(SELECTED TEXT Opens)
Francesca Gargallo (25 November 1956 – 3 March 2022) was a Sicilian-born Mexican writer and poet.

Life and career
Born in Syracuse, Italy as Francesca Gargallo di Castel Lentini Celentani, she studied philosophy at the Università degli studi di Roma and then at the National Autonomous University of Mexico (UNAM). A naturalized Mexican citizen, she lived in the country since 1979. She wrote many poetry books and novels such as; Calla mi amor que vivo, Estar en el mundo, La decisión del capitán, Marcha seca among others. Gargallo published work in magazines such as Proceso. Gargallo died of cancer on 3 March 2022, aged 65.

Selected works
 Al paso de los días, Editorial Terracota, Ciudad de México, 2013
 Marcha seca, Ediciones Era, México, 1999, 76 pp. 
 La decisión del capitán, Ediciones Era, México, 1997, 181 pp. .
(SELECTED TEXT Closes)
(SUPPLIED MATERIAL Opens)
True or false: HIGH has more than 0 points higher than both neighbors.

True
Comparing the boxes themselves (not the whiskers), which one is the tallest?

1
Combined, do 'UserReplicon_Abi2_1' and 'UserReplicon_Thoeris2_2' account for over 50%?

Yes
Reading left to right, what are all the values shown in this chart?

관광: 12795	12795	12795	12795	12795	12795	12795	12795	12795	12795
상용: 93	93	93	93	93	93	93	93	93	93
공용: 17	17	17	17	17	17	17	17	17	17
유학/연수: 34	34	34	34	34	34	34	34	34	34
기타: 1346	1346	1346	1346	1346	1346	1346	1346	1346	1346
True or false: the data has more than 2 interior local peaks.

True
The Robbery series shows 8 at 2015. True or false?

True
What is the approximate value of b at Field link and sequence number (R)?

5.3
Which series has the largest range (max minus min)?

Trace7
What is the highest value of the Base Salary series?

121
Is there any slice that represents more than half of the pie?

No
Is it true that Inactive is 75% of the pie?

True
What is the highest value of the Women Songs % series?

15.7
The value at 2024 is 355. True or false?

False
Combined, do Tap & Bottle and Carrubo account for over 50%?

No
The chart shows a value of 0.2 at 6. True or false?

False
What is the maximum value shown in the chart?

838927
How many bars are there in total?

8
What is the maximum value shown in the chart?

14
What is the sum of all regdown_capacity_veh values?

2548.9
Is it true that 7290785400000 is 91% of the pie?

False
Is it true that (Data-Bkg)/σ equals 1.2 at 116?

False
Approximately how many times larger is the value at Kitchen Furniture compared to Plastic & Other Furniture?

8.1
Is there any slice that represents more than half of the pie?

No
(SUPPLIED MATERIAL Closes)
• WHAT YOU NEED TO DO
1. Summarize the biography of Francesca Gargallo in two sentences.
2. Extract the passage of the biography of Francesca Gargallo from "Francesca Gargallo (25" to "1999, 76 pp.".
3. Decide whether each statement agrees with the biography of Francesca Gargallo. Answer yes or no, and quote the words that decide it: (a) Gargallo studied philosophy at the National Autonomous University of Mexico. (b) Gargallo began living in Mexico in 1989. (c) Marcha seca was published by Editorial Terracota.
Rely only on the biography of Francesca Gargallo, not the records.

• ANSWERS PER TASK
1. Francesca Gargallo, born in Syracuse, Italy, on 25 November 1956, was a Sicilian-born Mexican writer and poet who studied philosophy in Rome and at the National Autonomous University of Mexico and lived in Mexico from 1979 as a naturalized citizen. She wrote many poetry books and novels, published work in magazines such as Proceso, and died of cancer on 3 March 2022 at age 65.

2.
Francesca Gargallo (25 November 1956 – 3 March 2022) was a Sicilian-born Mexican writer and poet.

Life and career
Born in Syracuse, Italy as Francesca Gargallo di Castel Lentini Celentani, she studied philosophy at the Università degli studi di Roma and then at the National Autonomous University of Mexico (UNAM). A naturalized Mexican citizen, she lived in the country since 1979. She wrote many poetry books and novels such as; Calla mi amor que vivo, Estar en el mundo, La decisión del capitán, Marcha seca among others. Gargallo published work in magazines such as Proceso. Gargallo died of cancer on 3 March 2022, aged 65.

Selected works
 Al paso de los días, Editorial Terracota, Ciudad de México, 2013
 Marcha seca, Ediciones Era, México, 1999, 76 pp.

3.
(a) Yes: "then at the National Autonomous University of Mexico (UNAM)"
(b) No: "she lived in the country since 1979"
(c) No: "Marcha seca, Ediciones Era, México, 1999"